Am 8. Oktober trafen sich Vertreterinnen und Vertreter der Hamburger Bau- und Ausbauwirtschaft mit Abgeordneten der Bürgerschaft zu einem Parlamentarischen Frühstück im Café Paris. Ziel war der offene Austausch über aktuelle Herausforderungen und Perspektiven der Branche. Aus der Bürgerschaft nahmen Dennis Thering (CDU), Dr. Anke Frieling (CDU), Martina Koeppen (SPD), Kemir Čolić (SPD), Leon Alam (Grüne) und Marco Hosemann (Die Linke) teil.

Einigkeit bestand hinsichtlich der großen Bedeutung des neuen Hamburg-Standards für kostenreduziertes Bauen in und für Hamburg. Nach der theoretischen Entwicklung müsse nun die Bewährung in der Praxis folgen. Die unterschiedlichen Pilotprojekte – in Größe, Bauherrenschaft und Ausführung – bildeten einen guten Querschnitt, um zu lernen, wie der Hamburg-Standard als „lernendes System“ weiterentwickelt werden könne.
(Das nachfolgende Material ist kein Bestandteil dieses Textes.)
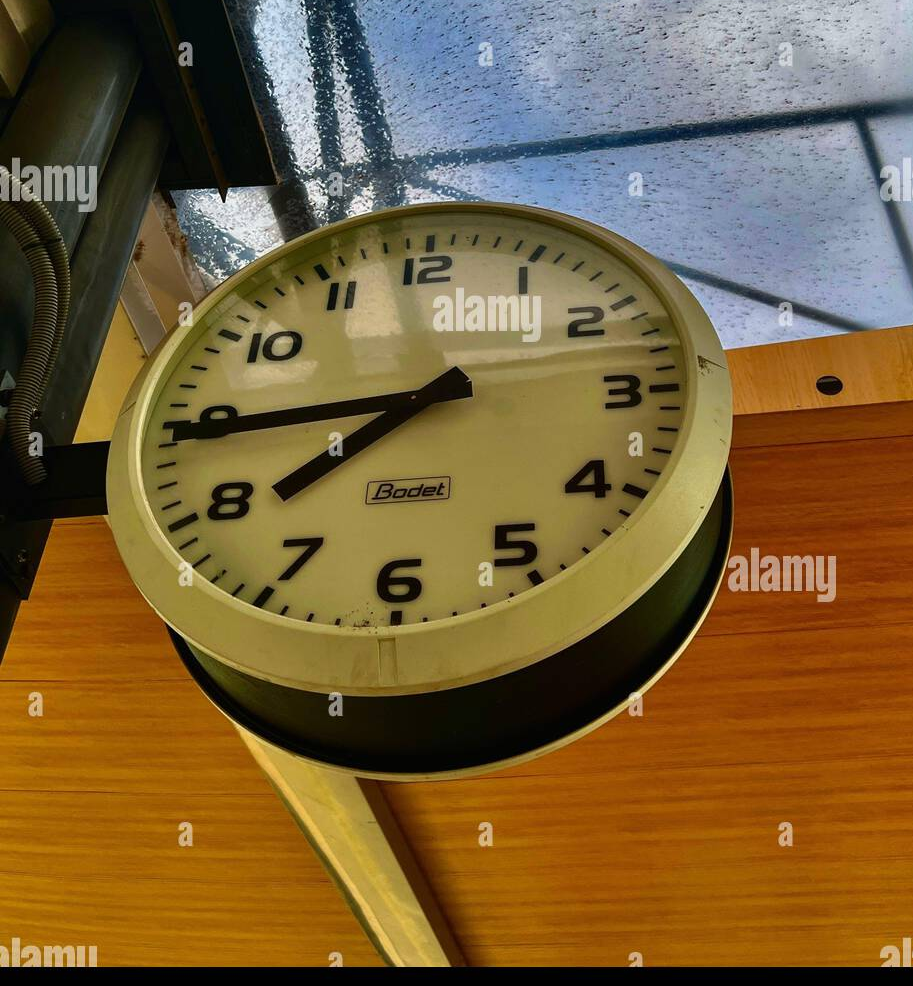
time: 7:44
Manja Biel, Hauptgeschäftsführerin des Bauindustrieverbandes Hamburg Schleswig-Holstein und stellvertretende Vorsitzende der HBAW, verwies darauf, dass Schleswig-Holstein den Standard des kostenreduzierten Bauens bereits als Förderstandard eingeführt hat. Damit sei aus einem „bunten Strauß an Möglichkeiten“ eine konkrete Fördervoraussetzung geworden – ein sinnvoller Ansatz, der auch für Hamburg richtungsweisend sein könnte. Die Nachfrage der politischen Vertreterinnen und Vertreter nach ausreichenden Kapazitäten der Bauwirtschaft beantwortete sie klar mit Ja: Die Branche sei bereit, die anstehenden Aufgaben zu bewältigen.

Im weiteren Verlauf des Gesprächs wurden zahlreiche Themen angesprochen – von der Notwendigkeit klarer rechtlicher Rahmenbedingungen für die Wärmewende über den Mangel an kostengünstigem Wohnraum für Auszubildende bis hin zur besseren Zusammenarbeit zwischen Verwaltung und Bauwirtschaft. Übereinstimmung herrschte darüber, dass künftig auch ein „Hamburg-Standard“ für die Sanierung entwickelt werden sollte, um bestehende Gebäude effizienter und nachhaltiger zu ertüchtigen. Der Weg dorthin müsse jedoch schlanker und praxisnäher gestaltet werden als beim bisherigen Prozess.

Der Bauindustrieverband ist Mitglied der HBAW und unterstützt den parteiübergreifenden Dialog zwischen Politik und Bauwirtschaft ausdrücklich. Der regelmäßige Austausch mit den Abgeordneten der Bürgerschaft trägt dazu bei, praxistaugliche Lösungen für das Bauen und Wohnen in der Hansestadt zu entwickeln.